Addicts must call in and if told to report, they must immediately appear to submit a urine sample that’s tested for drugs. If they fail a test, don’t show up, or are late for any reason, they are put in jail. So far, the program appears to reduce the number of days addicts spend behind bars and the number of repeat offenses. It shows signs of significantly curbing drug use much more effectively than standard treatment.
“So if you’re late, you might spend the afternoon in the dock; if [a urine sample is] dirty, you’re going to spend overnight in jail; if we chase you, you’re going to spend a week in jail,” said Dolan. “What we’ve observed site after site [is that] with the right kinds of controls — the randomized drug testing and the immediate response to noncompliance — it’s stunning how people can stop.”

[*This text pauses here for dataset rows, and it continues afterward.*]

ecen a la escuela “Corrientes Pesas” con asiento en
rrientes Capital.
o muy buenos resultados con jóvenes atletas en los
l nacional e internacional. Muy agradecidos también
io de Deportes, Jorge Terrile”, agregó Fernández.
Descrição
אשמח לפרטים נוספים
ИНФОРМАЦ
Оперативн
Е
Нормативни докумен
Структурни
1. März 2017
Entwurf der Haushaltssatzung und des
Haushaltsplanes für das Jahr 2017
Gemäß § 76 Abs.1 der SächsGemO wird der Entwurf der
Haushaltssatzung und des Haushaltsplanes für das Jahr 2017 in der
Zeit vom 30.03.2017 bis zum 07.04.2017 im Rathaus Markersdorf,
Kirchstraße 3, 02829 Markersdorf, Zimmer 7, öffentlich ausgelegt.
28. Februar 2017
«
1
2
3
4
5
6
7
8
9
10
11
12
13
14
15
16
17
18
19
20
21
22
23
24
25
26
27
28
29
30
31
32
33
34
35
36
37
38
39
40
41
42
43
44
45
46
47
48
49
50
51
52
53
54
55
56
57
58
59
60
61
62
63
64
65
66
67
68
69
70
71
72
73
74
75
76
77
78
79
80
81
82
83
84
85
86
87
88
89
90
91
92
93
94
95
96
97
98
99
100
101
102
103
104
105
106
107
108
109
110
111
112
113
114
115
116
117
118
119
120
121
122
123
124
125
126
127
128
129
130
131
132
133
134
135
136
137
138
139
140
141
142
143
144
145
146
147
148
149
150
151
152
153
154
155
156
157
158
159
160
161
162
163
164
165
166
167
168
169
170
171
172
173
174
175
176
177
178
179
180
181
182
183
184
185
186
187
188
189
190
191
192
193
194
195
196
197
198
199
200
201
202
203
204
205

Results from the state’s use of HOPE with high-risk offenders over the past 2½ years support Dolan’s sentiment. In Salem Superior Court, for example, 569 drug tests from April through June yielded only 44 positives, for a rate of 7.7 percent. In Worcester, 473 tests from May through Aug. 15 yielded 26 positives, a rate of 5.4 percent.
“It’s stunning, it’s stunning,” said Dolan, who noted similar results in other courts around the state. He called this approach “the way to go.”
“It turns out it’s not the weight of the sanctions, it’s the surety, it’s the proportionality.”
Kleiman, who is studying the efficacy of HOPE, which is based on pioneering research by criminologist David Kennedy, a former senior researcher and case writer at Harvard Kennedy School, agrees.
“The problem with most drug abusers is not that people can’t restrain themselves, it’s that they can’t restrain themselves today for a benefit that’s indefinite and somewhere in the vague future,” he said. “They’re plenty capable of restraining themselves to not be in jail tomorrow night. And once you’ve spent a year or so in your neighborhood not using, you’ve got new habits.
“I think it will be the standard of care 10 years from now.”
Stepped-up testing and the readiness to swiftly execute sanctions come with increased costs and demands on probation staffing and training, Dolan cautions. And it’s not an approach that works for every addict — some need heavier interventions and greater accountability.
But he sees promise for this and other probation actions against the epidemic in new funding in the state court budget for mental health services and more specialty courts, and in the $27 million plan unveiled in June by Gov. Charlie Baker to bolster the state’s capacity to treat heroin and opioid addiction.
“It’s all hinged on our ability to respond immediately,” said Dolan. “That’s all part of our social contract here. That’s what makes it effective: There’s a direct link between [an addict’s] behavior and the system’s response to it and it’s guaranteed.”